We had a problem report for code attempting to implement a vector right-shift for a
vector long long (V2DImode) type.  The programmer noted that we don't have a vector
splat-immediate for this mode, but cleverly realized he could use a vector char
splat-immediate since only the lower 6 bits of the shift count are read.  This is a
documented feature of both the vector shift built-ins and the underlying instruction.

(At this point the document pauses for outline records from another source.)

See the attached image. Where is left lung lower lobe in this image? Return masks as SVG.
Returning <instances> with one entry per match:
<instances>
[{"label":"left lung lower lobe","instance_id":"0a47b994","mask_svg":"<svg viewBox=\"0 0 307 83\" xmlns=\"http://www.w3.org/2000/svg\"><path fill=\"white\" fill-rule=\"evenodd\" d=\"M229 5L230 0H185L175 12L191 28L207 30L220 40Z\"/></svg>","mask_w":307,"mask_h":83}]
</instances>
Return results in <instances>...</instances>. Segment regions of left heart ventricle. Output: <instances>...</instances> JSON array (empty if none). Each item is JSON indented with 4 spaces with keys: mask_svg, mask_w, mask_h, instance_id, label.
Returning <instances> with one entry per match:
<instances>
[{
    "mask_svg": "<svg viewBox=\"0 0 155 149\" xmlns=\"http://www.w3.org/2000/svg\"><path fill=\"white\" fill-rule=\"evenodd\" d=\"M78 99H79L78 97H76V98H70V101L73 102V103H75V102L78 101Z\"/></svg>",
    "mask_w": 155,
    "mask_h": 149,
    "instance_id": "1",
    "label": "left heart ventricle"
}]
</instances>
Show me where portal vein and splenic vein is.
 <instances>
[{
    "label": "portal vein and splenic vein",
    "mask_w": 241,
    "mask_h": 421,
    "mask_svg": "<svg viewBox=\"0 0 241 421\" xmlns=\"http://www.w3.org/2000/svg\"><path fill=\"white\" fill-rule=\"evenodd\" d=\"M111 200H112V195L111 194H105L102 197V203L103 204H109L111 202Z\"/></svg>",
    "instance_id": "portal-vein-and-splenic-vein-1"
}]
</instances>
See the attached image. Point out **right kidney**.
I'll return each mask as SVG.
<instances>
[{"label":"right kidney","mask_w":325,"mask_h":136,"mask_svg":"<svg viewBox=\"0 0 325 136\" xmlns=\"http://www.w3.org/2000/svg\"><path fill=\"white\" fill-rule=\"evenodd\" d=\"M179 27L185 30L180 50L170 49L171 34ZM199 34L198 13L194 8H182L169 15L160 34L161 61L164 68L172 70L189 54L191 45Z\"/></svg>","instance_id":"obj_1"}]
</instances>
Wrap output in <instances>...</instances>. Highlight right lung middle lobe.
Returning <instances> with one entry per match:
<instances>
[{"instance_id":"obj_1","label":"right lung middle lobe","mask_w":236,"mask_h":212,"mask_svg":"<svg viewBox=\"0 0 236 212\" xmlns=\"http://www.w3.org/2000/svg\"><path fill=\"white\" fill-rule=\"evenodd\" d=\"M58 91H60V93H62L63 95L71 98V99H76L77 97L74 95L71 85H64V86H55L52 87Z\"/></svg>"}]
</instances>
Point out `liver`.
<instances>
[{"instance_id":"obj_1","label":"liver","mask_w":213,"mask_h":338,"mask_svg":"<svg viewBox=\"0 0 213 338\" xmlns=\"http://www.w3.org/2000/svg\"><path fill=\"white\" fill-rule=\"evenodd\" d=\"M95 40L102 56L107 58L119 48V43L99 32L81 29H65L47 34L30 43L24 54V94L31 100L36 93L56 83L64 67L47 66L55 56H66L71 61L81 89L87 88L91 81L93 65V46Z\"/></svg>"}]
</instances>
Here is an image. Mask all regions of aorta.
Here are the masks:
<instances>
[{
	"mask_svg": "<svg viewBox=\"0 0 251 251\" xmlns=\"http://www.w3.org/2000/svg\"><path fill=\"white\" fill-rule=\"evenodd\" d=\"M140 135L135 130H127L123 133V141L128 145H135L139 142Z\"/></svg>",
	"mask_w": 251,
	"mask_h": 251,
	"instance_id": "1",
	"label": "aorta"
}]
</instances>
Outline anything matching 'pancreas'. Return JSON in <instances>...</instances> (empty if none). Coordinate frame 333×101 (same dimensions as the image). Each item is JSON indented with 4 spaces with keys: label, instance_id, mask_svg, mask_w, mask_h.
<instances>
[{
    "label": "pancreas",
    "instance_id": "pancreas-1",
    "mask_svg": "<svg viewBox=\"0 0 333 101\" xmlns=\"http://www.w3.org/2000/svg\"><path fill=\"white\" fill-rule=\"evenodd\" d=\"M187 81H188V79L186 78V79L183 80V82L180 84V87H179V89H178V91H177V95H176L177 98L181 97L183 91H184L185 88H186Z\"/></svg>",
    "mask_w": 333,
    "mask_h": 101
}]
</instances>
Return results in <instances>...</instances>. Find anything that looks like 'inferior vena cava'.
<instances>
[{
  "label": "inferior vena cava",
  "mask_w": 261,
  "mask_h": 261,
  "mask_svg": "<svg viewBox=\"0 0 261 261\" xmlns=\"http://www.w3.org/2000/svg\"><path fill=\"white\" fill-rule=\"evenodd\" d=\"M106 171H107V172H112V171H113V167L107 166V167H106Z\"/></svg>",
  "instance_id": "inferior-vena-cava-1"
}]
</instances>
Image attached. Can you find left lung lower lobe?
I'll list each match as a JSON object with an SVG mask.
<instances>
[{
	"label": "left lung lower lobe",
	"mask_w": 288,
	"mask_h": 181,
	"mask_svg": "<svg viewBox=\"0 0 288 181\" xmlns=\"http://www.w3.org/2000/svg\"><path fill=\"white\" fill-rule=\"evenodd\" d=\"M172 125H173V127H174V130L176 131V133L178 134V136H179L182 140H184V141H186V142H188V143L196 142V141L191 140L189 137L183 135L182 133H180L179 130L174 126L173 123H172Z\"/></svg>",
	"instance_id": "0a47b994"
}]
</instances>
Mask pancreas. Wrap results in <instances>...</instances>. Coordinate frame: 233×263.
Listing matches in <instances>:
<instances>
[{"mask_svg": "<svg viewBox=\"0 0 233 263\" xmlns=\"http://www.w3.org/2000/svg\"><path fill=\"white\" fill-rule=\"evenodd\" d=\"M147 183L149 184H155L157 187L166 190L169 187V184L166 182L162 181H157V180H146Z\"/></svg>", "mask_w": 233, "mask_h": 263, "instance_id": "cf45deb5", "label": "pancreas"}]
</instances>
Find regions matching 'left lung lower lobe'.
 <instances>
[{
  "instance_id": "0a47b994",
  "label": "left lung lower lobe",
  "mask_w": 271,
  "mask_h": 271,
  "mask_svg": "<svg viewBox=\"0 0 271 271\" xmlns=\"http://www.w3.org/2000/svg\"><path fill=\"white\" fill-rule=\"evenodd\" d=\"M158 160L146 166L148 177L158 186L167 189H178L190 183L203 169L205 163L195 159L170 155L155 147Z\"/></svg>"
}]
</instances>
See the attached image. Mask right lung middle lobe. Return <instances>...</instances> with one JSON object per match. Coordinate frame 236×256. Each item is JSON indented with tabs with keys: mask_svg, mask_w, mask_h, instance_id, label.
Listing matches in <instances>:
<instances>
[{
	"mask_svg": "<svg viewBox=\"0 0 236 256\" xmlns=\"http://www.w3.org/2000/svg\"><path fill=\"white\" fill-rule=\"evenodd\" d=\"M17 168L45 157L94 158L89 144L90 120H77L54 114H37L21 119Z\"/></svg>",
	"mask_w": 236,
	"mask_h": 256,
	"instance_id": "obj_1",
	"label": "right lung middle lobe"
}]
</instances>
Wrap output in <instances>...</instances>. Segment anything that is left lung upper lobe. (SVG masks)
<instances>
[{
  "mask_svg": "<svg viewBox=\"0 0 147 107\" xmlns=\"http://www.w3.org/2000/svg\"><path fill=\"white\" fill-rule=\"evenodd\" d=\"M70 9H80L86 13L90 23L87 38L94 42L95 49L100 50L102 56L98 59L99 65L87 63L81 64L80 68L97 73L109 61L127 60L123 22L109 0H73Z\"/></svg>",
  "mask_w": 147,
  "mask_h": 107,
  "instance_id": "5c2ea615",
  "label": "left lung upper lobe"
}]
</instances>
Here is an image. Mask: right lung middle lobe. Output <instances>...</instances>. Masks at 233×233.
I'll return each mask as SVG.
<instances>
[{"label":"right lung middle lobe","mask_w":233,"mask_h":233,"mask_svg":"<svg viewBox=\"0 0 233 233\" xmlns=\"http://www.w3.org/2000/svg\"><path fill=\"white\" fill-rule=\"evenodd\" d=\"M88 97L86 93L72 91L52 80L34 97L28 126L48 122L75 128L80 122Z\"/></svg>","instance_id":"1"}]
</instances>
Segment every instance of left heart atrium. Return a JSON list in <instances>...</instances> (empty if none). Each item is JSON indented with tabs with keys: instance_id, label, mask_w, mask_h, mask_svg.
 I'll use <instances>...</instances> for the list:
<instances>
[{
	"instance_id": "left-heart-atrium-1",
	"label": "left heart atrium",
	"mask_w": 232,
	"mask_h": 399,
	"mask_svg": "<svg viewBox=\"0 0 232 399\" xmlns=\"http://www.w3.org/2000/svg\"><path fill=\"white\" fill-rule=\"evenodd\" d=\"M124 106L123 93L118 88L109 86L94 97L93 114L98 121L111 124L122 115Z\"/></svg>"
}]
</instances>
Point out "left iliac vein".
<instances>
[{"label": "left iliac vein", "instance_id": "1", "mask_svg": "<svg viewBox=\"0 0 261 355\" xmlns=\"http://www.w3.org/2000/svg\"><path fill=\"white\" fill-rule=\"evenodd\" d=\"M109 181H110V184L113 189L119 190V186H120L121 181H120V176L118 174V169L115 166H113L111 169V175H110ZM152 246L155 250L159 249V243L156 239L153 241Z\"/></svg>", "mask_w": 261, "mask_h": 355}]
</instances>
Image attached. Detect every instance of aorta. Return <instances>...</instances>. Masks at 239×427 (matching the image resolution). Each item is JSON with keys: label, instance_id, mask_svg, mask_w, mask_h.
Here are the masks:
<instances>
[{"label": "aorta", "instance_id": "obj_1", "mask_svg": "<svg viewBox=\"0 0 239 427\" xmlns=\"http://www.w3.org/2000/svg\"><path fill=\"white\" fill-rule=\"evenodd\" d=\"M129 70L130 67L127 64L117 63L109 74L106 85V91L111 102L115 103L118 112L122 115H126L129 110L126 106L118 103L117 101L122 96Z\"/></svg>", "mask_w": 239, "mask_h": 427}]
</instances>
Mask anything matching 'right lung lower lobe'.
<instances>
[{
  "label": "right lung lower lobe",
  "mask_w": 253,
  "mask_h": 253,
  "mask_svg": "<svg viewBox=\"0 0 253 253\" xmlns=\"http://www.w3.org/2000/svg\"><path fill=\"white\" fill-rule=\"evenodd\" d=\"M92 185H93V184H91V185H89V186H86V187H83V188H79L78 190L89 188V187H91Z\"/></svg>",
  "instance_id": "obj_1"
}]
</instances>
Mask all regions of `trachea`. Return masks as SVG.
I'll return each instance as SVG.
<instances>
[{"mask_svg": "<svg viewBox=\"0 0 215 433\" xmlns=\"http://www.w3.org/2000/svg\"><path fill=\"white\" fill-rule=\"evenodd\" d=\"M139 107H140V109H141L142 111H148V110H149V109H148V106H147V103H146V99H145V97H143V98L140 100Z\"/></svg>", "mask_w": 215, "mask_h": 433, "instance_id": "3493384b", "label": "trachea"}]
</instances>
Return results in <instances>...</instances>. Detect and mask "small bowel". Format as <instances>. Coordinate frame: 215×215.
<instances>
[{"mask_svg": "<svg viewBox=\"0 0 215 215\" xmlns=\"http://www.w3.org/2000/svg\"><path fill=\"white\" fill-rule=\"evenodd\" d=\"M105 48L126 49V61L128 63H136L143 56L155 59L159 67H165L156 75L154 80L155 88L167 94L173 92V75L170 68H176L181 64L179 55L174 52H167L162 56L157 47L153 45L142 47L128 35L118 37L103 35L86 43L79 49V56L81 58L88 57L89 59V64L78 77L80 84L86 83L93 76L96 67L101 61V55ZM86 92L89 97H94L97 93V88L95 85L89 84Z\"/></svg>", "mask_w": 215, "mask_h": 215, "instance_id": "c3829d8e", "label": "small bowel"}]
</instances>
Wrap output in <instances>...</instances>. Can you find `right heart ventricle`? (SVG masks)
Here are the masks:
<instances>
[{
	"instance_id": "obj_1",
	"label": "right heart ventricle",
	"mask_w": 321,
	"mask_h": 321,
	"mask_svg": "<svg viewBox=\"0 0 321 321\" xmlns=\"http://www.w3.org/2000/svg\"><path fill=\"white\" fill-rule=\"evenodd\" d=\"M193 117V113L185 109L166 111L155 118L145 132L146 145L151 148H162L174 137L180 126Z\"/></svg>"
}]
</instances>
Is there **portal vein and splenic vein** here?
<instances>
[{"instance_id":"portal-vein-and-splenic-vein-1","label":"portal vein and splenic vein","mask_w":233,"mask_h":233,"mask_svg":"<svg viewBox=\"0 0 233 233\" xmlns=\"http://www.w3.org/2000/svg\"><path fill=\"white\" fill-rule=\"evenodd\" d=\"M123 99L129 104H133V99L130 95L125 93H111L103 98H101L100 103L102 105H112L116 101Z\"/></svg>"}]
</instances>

Starting with GCC 8, the vector shifts are expanded early in rs6000_gimple_fold_builtin.
However, the GIMPLE folding does not currently perform the required TRUNC_MOD_EXPR to
implement the built-in semantics.  It appears that this was caught earlier for vector
shift-left and fixed, but the same problem was not fixed for vector shift-right.
This patch fixes that.

While fixing that problem, I noted that we get inferior code generation when we try
to fold the vector char splat earlier, due to the type mismatch and some additional
optimizations performed in the middle end.  Because this is a rare circumstance, it
makes sense to avoid the GIMPLE folding in this case and allow the back end to do
the expansion; this produces the clean code we're expecting with the vspltisb intact.

I've added executable tests for both shift-right algebraic and shift-right logical.
Both fail prior to applying the patch, and work correctly afterwards.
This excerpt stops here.